*WHAT NEEDS TO BE DONE*: Which lines of the data contain the string "Azuremods"? Copy every one of them.

(Stored data)

"""

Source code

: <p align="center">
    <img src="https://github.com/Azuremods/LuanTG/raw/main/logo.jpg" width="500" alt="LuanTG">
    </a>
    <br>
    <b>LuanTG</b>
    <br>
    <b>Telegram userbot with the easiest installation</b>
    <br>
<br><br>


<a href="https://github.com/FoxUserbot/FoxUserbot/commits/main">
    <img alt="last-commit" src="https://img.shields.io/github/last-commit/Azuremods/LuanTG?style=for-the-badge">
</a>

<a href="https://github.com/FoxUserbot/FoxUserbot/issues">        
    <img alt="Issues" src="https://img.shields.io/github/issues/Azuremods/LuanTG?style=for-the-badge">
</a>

"""

*EXERCISE RESULT*:
    <img src="https://github.com/Azuremods/LuanTG/raw/main/logo.jpg" width="500" alt="LuanTG">
    <img alt="last-commit" src="https://img.shields.io/github/last-commit/Azuremods/LuanTG?style=for-the-badge">
    <img alt="Issues" src="https://img.shields.io/github/issues/Azuremods/LuanTG?style=for-the-badge">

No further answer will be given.